Türkiye’nin olası bir Efrin operasyonuna girişimleri devam ederken, AKP’ye yakın medya da bir kaç gündür bu konuyu gündemde tutarak Efrin’e dönük operasyonunun zeminini hazırlıyor. Ancak kimi yazarlara göre Efrin konusunda Rusya’nın Kürt kartını tamamen ABD’ye kaptırmamak için bu operasyona yanaşmayacağını ifade ediyor.

Hürriyet yazarı Murat Yetkin bugün “Rusya da PYD dedi” başlığıyla kaleme aldığı yazısında Rusya’nın PYD’nin Astana’ya katılması yönündeki açıklamalarının “resmi muhataplık” anlamına geldiğini ifade etti. Yetkin, “ABD’den sonra Rusya’nın da PKK’nın Suriye uzantısı PYD’yi resmi muhatap saymak istemesi Türkiye’nin Suriye siyasetini biraz daha zora sokacağa benziyor” diye yazdı.

Yetkin, yazısının devamında Lavrov’un Astana’daki görüşmelerine katılacak meşru Suriye muhalefeti heyetine PYD’den de bazı isimlerin katılmasından yana oldukları yönündeki açıklamalarının dünkü Tahran zirvesine de yansıdığını ifade etti.

Yetkin, yazısında şu ifadeleri kullandı: “Görüşmeye dair yapılan açıklamalarda Suriye’de çatışmasızlık bölgeleri ve domates ticareti üzerinde durulduğu söylenmiş olmasına karşın, diplomatik kaynaklar asıl ağırlığın PYD konusundaki tartışmada olduğunu öne sürüyor. Dün Tahran’da Türkiye, Rusya ve İran’dan üst düzey diplomatların katılımıyla başlayan çatışmasızlık bölgelerinin genişletilmesi görüşmeleri öncesi Rusya ile yaşanan bu gerilim Türkiye’nin atabileceği yeni Suriye adımlarını da kısıtlıyor.

Bunun iki temel nedeni var.

Birincisi, Türkiye’nin Suriye toprakları ve hava sahasında yapacağı kapsamlı askeri harekâtın Rusya’nın kabulüne bağlı olması… Örneğin geçen yıl 24 Ağustos’ta, üstelik 15 Temmuz askeri darbe girişiminin travması ordunun üzerindeyken başlayan Fırat Kalkanı harekâtı, Rusya’nın işbirliği olmadan o şekilde sürdürülemezdi.
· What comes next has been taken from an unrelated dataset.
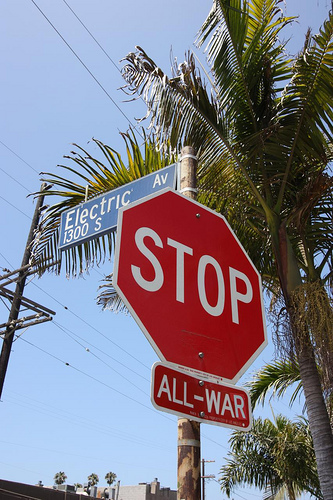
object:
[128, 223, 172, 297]
s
Aksi halde Rus ve Suriye uçakları Türk uçak, topçu ve diğer birliklerine rahat vermezdi, engellerdi. Şimdi bir yandan askerin Suriye sınırına yığınak yaptığı haberleri alınırken diğer yandan Rusya ile PYD sıkıntısı Cumhurbaşkanı Tayyip Erdoğan’ın ima ettiği yeni bir harekâta engel olabilir.

İkincisi ise diplomatik manevra alanına dair. Türkiye, aslında Beşar Esad rejimini ayakta tutan güç olan Rusya ile derin enerji anlaşmaları yapıp Suriye’de işbirliğine giderken, NATO müttefiki ve aslında IŞİD’e karşı birlikte savaştığı ABD’ye adeta nispet yapıyordu. Rusya ile yakınlaşmayı adeta ABD’ye karşı koz olarak kullanıyordu. Şimdi bu imkân kısıtlanmış oldu.

Bunda Rusya’nın Ortadoğu’da yıldızı yükselen Kürt kartını bütünüyle ABD’ye kaptırmama endişesi de var. Aslına bakarsanız, PYD/PKK açısından Suriye’de bir özerk bölge kurmanın en kolay yolu, ABD ile değil, nihai olarak Rus ve Suriye hükümetiyle el sıkışmak olacak.

Esas olarak Rusya’nın Kürt hareketlerine ilgisi Suriye iç savaşıyla birlikte ama özellikle Suriye’ye hava ve deniz kuvvetleriyle döndüğü 2015’ten bu yana artmış bulunuyor…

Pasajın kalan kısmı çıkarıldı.